と言われちゃっているのがわかるかと思います。
ということで、まず Lambda の Boto3 のバージョンはいくつか調べてみましょう。
Lambda で下記を実行してみます。
これを実行すると 1.34.42 と表示されました(2024/5/14 時点)
しかしながら、この時点の Boto3 の最新バージョンは 1.34.103 です。そして、この EC2 インスタンスに自動割り当てされたパブリック IPv4 アドレスの動的削除と追加 の機能は、1.34.91 で追加されていることがわかります。
このままでは実行できないことがわかったので、Lambda Layer を作る必要があります。
ちなみに余談ですが、 Systems Manager で YAML で API 呼び出しをしても同様の結果になったので、Systems Manager も最新の API に追従するまでは若干時間がかかるようです。
そのため、新しい仕様が実装されたら数日は様子を見る必要があることを覚えておきましょう。
Lambda Layer の作成方法については今回は割愛しますが、作成が完了したら下記のように実装します。
import json
import boto3
def modify_network_interface_attribute(network_interface_id):
ec2 = boto3.client('ec2')
try:
response = ec2.modify_network_interface_attribute(
NetworkInterfaceId=network_interface_id, # 対象の Network Interface ID を指定する
AssociatePublicIpAddress=False # False でパブリック IPv4 アドレスが削除される
)
print("Network Interface Modified Successfully:")
print(response)
except Exception as e:
print("An error occurred:", e)

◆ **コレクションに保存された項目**

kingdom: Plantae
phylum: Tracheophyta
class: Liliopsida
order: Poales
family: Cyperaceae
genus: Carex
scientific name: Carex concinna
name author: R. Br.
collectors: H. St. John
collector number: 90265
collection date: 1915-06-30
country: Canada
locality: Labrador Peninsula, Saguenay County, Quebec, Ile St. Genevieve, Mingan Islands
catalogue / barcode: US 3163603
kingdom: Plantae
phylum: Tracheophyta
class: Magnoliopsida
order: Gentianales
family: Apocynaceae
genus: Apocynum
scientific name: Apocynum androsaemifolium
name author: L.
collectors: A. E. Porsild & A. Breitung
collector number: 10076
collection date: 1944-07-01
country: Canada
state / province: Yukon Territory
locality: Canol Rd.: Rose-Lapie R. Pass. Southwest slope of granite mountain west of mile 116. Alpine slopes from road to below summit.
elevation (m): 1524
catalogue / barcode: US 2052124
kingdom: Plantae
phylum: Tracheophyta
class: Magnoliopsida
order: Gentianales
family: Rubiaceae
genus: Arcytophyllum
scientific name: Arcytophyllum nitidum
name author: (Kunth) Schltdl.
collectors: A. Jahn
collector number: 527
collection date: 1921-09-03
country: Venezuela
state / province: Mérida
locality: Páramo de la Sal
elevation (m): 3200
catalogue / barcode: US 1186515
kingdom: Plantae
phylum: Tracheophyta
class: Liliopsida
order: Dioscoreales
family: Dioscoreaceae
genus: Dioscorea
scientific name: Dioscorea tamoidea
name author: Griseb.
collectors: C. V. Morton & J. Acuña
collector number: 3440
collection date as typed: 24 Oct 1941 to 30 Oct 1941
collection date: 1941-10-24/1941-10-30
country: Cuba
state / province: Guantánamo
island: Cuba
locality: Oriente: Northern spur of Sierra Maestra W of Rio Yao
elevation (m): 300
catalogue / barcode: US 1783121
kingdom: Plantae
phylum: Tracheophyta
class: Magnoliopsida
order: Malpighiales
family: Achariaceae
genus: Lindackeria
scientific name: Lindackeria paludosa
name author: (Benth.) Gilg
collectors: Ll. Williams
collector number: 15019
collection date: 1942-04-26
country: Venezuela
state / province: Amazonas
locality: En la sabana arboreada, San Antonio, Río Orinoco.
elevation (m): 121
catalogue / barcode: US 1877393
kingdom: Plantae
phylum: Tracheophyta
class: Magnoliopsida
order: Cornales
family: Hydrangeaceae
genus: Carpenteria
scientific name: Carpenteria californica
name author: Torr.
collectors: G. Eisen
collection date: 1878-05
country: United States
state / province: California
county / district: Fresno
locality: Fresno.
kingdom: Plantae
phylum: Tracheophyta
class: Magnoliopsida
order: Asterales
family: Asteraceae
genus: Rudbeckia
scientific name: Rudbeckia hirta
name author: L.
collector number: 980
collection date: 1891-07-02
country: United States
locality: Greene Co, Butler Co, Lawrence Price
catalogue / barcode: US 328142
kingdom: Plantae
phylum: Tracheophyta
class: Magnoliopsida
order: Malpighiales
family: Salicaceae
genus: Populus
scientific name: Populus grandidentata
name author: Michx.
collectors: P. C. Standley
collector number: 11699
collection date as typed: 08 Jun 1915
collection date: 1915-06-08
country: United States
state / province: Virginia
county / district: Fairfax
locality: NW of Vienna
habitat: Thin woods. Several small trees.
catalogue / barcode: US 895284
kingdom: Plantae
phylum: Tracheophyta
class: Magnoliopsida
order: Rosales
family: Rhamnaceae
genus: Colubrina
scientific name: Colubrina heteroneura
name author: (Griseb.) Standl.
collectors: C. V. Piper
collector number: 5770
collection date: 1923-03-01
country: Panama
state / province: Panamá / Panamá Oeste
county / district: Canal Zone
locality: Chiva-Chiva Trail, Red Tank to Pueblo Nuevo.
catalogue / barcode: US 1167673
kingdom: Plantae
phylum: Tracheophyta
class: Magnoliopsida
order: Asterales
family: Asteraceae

◆ **問題**
引用文によると、EC2 インスタンスに自動割り当てされたパブリック IPv4 アドレスの動的削除と追加の機能は、Boto3 のどのバージョンで追加されましたか。 項目は引用文とは別の資料です。

◆ **解答**
1.34.91 で追加されました。